The biggest issue I have with this is the flow. When I was reading it, I found myself tripping up over the phrases and lines of the poem. Whether this is your style or not, I want to point this out. I enjoy your word choice here, but I wish the structure of the phrases would flow better. For example, assuming that you mean "For I am bold" for "Bold for I am" , I'd like to ask: which sounds smoother on the tongue? The 1st or the 2nd? To me, the second sounds smoother (though I don't know if that's a great choice :p). I believe that tweaking some sentence structure, reading poem aloud and sensing the rhythm, and also examining how the lines flow into each other can help you with this!

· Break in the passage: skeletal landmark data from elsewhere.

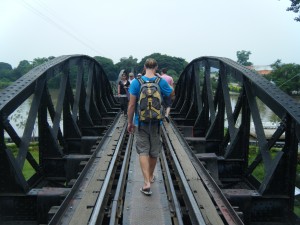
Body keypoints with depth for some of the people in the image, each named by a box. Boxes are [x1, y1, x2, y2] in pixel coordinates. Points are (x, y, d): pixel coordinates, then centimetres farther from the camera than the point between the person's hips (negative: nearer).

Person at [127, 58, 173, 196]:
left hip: (141, 122, -1)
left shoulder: (136, 82, -8)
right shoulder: (162, 82, -7)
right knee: (154, 151, 17)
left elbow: (132, 104, -8)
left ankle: (147, 182, -9)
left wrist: (130, 122, 2)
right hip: (156, 122, 2)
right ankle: (151, 176, 35)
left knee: (143, 152, 2)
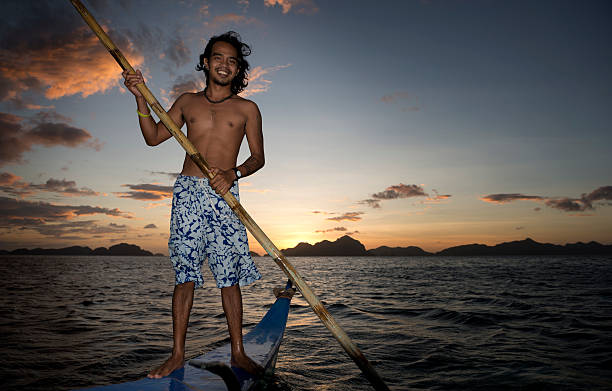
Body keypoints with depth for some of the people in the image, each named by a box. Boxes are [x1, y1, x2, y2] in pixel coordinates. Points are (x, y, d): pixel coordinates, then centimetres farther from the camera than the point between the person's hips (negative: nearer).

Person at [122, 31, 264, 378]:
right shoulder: (188, 102, 16)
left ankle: (238, 352, 9)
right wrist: (141, 97, 6)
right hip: (187, 192, 2)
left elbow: (258, 157, 5)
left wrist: (233, 173, -13)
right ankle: (178, 353, 12)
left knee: (230, 275, -3)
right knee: (185, 274, 1)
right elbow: (154, 137, 17)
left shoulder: (247, 109, 9)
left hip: (224, 195, -1)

The last line was startling--and to me...well, I'm having a difficult time digesting that. I was sailing across this poem(I love the word choice, I repeat) and then--bang!--the colloquial line popped up. It jarred me in a not-so-good way and it wasn't, at least in my opinion, a great way to end this kind of poem. Though perhaps it was included for a surprise! factor or something like that, it didn't exactly work. I'd suggest 1) cutting it, or 2) including some of the silliness in the previous lines and removing some of the seriousness so that it won't be too surprising.
So overall, I'd say I like the word choice and the symbolism but I feel as if the flow needs some work. Hope this review helped, and don't be afraid to ask me questions--I'm happy to try to answer any you have!
Thanks, especially for reviewing again. I've explained most of my habits in the other comment. I was somewhat confused since I read that one first, anyway yea, I ran out of ideas for the last part and thought that the question was good enough, like I've said just an explanation xD
God Bless.
I cannot tell you how much I enjoy roses are red poems. Not gonna lie, yours was a little more romantic than the ones I usually come across/come up with, but I enjoyed it anyway.
Alright for a short little review here.
1) "Red seen as bold and velvety,"
I think you should add an "is" before "seen". It would make it read easier.
2) "Hey, can I call you boo?"
I really liked that ending.
Alright. Short work, short review. That's just how it goes.
Keep up the poetry! I look forward to seeing more of your work in the Green Room!
Cheers,
Jimmy
Thanks bruh! I appreciate the review.